For couples residing in Scotland, the eligibility test for the higher-earning partner, specifically regarding their status as a basic-rate income tax payer, uses these distinct Scottish bands. This means that while the personal allowance amount of £12,570 for 2026/27 is universal, the income range defining a basic-rate taxpayer for the purposes of Marriage Allowance eligibility will align with Scotland's specific tax structure.

What happens if your circumstances change or you need to cancel Marriage Allowance?

Once granted, Marriage Allowance continues to apply automatically year-on-year. However, certain changes in a couple's circumstances can affect eligibility or necessitate action.

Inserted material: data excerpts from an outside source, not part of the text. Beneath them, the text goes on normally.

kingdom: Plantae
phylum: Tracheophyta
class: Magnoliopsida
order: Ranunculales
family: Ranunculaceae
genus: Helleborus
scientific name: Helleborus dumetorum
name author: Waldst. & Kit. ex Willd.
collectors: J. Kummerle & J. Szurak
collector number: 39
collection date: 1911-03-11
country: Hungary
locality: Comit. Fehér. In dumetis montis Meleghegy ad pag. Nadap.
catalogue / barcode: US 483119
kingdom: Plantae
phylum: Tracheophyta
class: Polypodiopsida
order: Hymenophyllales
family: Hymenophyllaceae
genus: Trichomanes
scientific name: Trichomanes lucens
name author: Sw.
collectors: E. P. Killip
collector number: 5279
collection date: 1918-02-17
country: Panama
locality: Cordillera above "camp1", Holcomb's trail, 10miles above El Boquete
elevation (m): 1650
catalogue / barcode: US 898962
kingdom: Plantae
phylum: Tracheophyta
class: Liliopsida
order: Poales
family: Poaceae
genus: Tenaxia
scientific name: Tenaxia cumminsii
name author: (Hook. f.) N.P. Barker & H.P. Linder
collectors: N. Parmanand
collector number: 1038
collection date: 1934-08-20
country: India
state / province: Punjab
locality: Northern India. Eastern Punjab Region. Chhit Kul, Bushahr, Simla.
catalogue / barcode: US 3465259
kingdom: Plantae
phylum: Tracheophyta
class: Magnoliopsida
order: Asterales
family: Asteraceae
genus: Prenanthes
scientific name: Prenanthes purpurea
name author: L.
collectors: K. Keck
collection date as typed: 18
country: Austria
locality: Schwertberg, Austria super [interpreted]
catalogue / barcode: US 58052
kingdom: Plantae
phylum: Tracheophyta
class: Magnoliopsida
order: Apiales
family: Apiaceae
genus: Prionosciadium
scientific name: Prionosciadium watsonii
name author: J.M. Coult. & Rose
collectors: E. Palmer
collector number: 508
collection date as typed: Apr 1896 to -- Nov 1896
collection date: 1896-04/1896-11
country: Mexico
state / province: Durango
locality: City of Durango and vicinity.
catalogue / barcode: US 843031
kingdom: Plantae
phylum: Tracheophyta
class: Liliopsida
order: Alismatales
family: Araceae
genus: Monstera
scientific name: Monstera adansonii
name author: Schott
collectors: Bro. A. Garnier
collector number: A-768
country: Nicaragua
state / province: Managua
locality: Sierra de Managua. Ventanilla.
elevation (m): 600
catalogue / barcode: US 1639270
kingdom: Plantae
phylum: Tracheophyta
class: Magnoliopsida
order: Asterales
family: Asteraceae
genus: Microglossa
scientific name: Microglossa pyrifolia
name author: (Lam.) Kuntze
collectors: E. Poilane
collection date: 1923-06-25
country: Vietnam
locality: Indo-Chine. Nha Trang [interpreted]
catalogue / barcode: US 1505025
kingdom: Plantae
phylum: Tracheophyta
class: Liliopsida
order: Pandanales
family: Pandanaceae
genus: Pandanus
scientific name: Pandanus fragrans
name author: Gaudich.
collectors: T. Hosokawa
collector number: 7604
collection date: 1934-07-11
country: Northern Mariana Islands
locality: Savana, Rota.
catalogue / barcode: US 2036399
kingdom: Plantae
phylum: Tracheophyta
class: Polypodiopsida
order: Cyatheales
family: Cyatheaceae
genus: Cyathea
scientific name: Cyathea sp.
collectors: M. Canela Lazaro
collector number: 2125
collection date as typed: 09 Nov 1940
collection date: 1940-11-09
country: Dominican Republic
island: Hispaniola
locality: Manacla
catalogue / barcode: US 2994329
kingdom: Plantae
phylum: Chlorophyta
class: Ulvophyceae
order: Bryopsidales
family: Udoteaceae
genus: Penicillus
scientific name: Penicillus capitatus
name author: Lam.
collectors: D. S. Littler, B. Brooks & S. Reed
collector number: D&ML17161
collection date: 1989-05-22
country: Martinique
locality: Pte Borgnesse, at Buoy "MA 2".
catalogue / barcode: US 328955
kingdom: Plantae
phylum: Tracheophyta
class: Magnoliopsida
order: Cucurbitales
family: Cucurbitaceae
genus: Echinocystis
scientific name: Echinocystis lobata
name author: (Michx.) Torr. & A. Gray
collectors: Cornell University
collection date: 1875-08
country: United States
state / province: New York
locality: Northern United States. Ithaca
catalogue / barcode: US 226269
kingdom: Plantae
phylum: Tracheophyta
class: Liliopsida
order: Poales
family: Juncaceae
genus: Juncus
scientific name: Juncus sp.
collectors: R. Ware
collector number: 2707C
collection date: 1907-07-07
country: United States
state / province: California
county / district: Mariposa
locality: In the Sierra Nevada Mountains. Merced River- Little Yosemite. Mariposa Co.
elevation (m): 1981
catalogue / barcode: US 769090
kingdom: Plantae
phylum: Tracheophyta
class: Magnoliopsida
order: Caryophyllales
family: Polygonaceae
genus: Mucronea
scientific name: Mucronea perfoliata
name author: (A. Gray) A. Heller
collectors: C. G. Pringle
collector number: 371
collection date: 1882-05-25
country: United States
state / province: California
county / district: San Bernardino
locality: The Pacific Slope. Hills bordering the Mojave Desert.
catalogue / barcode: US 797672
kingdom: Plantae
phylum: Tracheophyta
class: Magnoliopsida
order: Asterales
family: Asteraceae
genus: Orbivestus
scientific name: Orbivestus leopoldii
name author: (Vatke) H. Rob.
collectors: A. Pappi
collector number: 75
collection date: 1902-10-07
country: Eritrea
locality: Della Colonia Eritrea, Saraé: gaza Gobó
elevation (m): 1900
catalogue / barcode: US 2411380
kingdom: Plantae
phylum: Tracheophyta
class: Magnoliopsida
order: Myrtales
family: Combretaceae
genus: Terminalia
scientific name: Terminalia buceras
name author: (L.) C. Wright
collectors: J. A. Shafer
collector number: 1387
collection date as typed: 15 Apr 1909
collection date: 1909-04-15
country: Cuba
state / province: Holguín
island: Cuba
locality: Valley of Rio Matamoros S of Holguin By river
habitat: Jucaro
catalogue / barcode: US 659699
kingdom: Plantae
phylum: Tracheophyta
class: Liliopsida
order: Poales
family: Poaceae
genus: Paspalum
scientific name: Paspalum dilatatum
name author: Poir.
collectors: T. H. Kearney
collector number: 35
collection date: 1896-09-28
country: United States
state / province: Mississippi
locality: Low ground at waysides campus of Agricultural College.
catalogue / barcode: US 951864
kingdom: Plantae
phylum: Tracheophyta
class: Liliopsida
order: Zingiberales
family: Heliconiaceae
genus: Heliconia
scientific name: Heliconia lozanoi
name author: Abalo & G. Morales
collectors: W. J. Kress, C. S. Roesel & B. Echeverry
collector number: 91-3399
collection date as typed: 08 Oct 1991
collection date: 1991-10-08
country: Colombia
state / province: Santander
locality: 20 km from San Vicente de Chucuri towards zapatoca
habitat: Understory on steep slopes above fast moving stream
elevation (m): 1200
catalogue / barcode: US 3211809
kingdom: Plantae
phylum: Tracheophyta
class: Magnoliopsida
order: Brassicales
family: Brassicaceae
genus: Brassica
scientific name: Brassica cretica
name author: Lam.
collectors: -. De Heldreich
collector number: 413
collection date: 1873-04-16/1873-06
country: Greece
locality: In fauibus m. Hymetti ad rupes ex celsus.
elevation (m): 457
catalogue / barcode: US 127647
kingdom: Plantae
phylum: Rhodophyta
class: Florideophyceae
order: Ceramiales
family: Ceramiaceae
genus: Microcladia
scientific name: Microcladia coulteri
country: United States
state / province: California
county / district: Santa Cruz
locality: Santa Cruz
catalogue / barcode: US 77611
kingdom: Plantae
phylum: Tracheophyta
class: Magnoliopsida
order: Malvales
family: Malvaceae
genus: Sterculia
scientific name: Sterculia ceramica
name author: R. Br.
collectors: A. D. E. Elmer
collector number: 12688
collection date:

If the lower earner's income rises above the personal allowance (£12,570 in 2026/27), or if the partners separate, divorce or are bereaved, the eligibility criteria may no longer be met. In such cases, the allowance may need to be adjusted or cancelled. Either partner can cancel the Marriage Allowance at any time by contacting HMRC directly. HMRC will then adjust both partners' tax codes accordingly from the next tax year.

Following the death of a partner, the surviving partner can still claim backdated Marriage Allowance for any tax years in which the couple was eligible while both partners were alive. This provision ensures that families can still recover past entitlements during a difficult period.

What should you do next?

Couples in the UK who believe they might be eligible for Marriage Allowance should verify their current income and marital status against the criteria for the 2026/27 tax year and previous years. Gather the National Insurance numbers for both partners. Proceed to the official GOV.UK website to submit an application, ensuring all relevant tax years are considered for backdating.